Labor members of the council argued against this structure, fearing it would create an environment where doctors would state conditions were not work-related in order to avoid the lesser reimbursement. The inverse dynamic is in place today—many close to worker’s compensation claims believe physicians currently state conditions are work-related to pursue richer reimbursements.
Or, is there a solution beyond a fee schedule?
The Worker’s Compensation Act currently allows for a fee dispute process, but bases it on an average of prices charged for medical treatment. Adjusting that language to base the fee dispute standards on the average of actual prices paid may reduce medical costs for work injuries, but not as effectively as a strong fee schedule.

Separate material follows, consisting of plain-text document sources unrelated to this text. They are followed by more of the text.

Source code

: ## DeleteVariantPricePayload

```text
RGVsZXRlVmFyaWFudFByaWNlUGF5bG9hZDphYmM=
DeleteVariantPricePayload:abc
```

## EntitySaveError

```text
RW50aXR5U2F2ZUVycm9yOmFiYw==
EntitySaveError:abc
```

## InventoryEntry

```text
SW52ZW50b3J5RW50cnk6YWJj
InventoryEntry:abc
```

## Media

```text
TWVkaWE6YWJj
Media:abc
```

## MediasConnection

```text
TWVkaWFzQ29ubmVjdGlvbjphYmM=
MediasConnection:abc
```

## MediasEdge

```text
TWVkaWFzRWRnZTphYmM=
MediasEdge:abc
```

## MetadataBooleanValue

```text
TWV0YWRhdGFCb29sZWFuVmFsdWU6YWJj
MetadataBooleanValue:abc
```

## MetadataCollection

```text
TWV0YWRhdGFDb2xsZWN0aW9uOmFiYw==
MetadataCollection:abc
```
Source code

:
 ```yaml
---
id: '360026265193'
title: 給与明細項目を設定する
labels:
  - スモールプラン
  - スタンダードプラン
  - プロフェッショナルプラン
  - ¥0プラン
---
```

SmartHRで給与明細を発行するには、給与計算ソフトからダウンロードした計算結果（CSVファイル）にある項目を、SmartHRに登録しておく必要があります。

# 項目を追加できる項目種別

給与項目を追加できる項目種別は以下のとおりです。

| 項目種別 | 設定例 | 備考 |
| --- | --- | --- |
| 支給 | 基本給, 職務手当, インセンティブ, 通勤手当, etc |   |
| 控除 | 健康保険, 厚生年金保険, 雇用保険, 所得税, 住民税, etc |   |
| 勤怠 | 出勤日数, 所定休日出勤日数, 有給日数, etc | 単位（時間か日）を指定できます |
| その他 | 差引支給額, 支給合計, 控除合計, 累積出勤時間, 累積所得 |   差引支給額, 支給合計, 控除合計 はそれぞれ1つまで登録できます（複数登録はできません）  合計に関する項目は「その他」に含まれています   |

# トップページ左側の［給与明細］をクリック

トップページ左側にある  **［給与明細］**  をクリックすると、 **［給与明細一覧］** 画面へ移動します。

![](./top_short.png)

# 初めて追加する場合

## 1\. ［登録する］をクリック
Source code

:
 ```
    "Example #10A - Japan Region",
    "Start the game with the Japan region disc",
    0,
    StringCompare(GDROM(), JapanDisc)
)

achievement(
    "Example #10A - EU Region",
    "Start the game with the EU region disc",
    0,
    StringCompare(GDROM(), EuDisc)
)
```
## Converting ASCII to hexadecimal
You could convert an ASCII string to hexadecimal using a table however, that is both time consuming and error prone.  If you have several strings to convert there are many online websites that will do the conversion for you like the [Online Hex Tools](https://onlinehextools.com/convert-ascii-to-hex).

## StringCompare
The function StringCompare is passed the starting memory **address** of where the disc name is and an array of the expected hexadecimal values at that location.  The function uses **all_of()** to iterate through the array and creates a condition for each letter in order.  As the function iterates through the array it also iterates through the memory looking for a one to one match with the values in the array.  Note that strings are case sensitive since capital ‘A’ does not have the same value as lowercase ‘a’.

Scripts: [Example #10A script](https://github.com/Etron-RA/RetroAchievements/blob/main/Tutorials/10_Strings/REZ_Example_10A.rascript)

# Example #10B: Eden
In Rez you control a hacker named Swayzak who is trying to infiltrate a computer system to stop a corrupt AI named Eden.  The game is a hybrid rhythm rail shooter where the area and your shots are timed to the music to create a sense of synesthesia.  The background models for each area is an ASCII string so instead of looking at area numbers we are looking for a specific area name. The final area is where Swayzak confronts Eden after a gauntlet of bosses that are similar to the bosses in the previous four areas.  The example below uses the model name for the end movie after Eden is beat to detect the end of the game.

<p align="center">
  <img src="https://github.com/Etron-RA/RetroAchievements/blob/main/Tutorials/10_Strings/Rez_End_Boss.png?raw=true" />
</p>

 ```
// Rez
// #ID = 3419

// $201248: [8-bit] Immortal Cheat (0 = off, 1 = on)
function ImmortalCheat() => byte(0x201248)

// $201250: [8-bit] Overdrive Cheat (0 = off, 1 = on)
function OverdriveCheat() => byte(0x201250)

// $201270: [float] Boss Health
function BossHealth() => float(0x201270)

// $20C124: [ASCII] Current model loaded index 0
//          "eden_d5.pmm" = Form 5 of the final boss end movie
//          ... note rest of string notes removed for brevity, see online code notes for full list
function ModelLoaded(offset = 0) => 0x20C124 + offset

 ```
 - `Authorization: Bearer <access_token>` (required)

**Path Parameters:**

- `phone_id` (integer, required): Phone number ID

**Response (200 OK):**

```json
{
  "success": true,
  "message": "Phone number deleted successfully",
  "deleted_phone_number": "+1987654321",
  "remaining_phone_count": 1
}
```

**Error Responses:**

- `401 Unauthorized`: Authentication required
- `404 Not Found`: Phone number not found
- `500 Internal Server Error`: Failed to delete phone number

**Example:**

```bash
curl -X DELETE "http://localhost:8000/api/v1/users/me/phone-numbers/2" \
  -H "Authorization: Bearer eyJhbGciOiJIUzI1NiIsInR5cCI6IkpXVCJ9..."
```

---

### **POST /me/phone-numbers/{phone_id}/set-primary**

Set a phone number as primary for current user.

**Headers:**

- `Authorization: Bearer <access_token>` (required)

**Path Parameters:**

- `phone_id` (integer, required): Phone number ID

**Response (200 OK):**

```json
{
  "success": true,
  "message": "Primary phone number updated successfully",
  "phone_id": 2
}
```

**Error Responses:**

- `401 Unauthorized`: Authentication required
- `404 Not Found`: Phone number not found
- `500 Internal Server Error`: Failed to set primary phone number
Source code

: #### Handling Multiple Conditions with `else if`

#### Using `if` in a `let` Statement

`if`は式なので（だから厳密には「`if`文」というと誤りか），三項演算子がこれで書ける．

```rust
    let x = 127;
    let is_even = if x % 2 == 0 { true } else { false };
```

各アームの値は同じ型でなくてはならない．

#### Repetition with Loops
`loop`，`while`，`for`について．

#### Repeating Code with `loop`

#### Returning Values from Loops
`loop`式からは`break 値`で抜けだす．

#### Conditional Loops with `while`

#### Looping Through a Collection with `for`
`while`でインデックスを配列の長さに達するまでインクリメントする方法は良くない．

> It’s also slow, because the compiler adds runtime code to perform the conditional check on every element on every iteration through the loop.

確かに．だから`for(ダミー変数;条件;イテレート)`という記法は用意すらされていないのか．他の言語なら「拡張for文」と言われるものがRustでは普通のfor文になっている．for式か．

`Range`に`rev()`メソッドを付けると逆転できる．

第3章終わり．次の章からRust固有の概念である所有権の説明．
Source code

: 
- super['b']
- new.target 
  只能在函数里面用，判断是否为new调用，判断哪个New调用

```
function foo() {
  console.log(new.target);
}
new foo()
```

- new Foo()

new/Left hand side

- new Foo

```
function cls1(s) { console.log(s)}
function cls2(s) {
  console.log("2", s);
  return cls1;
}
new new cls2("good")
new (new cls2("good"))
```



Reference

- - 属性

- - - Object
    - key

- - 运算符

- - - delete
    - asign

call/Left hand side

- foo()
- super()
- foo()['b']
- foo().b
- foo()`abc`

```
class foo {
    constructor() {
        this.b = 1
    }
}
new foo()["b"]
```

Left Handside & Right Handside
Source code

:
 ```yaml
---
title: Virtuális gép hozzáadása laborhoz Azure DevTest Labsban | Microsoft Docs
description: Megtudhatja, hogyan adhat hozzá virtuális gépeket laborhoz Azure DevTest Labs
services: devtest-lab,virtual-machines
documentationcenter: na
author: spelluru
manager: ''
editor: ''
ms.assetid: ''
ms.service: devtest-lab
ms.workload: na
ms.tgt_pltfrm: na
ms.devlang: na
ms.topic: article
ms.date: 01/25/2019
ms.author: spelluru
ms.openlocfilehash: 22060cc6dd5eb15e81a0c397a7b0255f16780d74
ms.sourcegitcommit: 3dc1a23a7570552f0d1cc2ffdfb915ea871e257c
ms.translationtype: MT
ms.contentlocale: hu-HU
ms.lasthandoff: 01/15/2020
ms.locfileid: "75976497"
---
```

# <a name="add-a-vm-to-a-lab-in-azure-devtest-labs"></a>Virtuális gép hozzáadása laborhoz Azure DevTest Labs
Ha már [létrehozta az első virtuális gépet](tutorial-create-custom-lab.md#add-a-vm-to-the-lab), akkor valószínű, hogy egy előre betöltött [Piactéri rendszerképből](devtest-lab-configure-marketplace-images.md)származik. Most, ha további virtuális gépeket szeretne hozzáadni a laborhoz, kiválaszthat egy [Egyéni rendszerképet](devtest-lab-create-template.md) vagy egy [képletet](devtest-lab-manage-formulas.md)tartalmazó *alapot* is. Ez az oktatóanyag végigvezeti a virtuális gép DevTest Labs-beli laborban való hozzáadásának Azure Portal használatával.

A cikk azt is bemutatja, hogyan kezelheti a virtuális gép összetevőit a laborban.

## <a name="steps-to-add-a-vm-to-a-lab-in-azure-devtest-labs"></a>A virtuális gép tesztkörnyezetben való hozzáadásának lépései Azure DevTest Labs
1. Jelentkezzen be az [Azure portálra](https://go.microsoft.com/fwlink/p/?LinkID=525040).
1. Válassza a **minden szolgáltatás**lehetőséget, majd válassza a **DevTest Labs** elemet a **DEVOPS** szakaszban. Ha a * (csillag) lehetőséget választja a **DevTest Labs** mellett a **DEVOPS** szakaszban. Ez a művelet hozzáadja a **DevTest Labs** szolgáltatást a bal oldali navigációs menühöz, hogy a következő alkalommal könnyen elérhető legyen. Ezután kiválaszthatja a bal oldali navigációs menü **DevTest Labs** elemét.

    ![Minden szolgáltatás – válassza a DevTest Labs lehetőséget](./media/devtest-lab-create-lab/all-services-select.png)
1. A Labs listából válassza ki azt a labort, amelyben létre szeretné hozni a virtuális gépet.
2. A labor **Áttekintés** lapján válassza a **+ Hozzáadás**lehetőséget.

Controlling Medical Costs Within the Current Law
Savvy employers are also exploring innovative ways to control costs within the current law. Negotiating rates for medical procedures before a work injury occurs, or bundling services associated with common surgical procedures, can save significant costs. But these programs only work if employers agree to pay the fees whether the claim is compensable or not. Giving up the right to dispute treatment for an alleged work injury is a paradigm shift many employers may not be willing to make. Are there statute changes the WCAC can consider to make it easier for employers to utilize these programs?
Time to Address Worker’s Compensation Indemnity Benefits
Of course, the cost of medical treatment is not the only worker’s compensation issue facing employers in Wisconsin.
The steady increase in the permanent partial disability (PPD) rate is temporarily halted by the legislature’s failure to act on the agreed bill, but PPD benefits in concept need to be addressed. True apportionment—allowing an employer to take credit for prior impairment—remains elusive. Improved surgical techniques are resulting in more favorable outcomes for certain procedures, such as meniscectomies, yet minimum ratings are still applied to these claims. A medical committee tasked with re-evaluating the minimum ratings has yet to produce any meaningful insight.
Employees suffering permanent total disability (PTD) still receive those benefits regardless of their age or other retirement income. Indeed, a worker suffering an injury that eliminates them from the workforce should receive sufficient benefits to replace a career’s worth of wages. But current law allows workers already very near the end of their working lives to significantly supplement their retirement by claiming a PTD injury. These benefits should be offset for workers who did not in fact lose out on decades of income due to an injury.
Likewise, temporary total disability (TTD) benefits can be adjusted to fairly compensate employees without creating undue burdens on employers. Part-time workers often have their TTD expanded to full-time benefits if they meet certain criteria. This creates a disincentive for these workers to ever return to work. TTD benefits should be based solely on the average weekly wage of the employee at the time of injury.
Wisconsin employers face many issues as our state competes for business and labor. Wisconsin Employers for Equitable Worker’s Compensation provides a forum to understand the challenges and opportunities in our worker’s compensation system, and to stand together for positive change.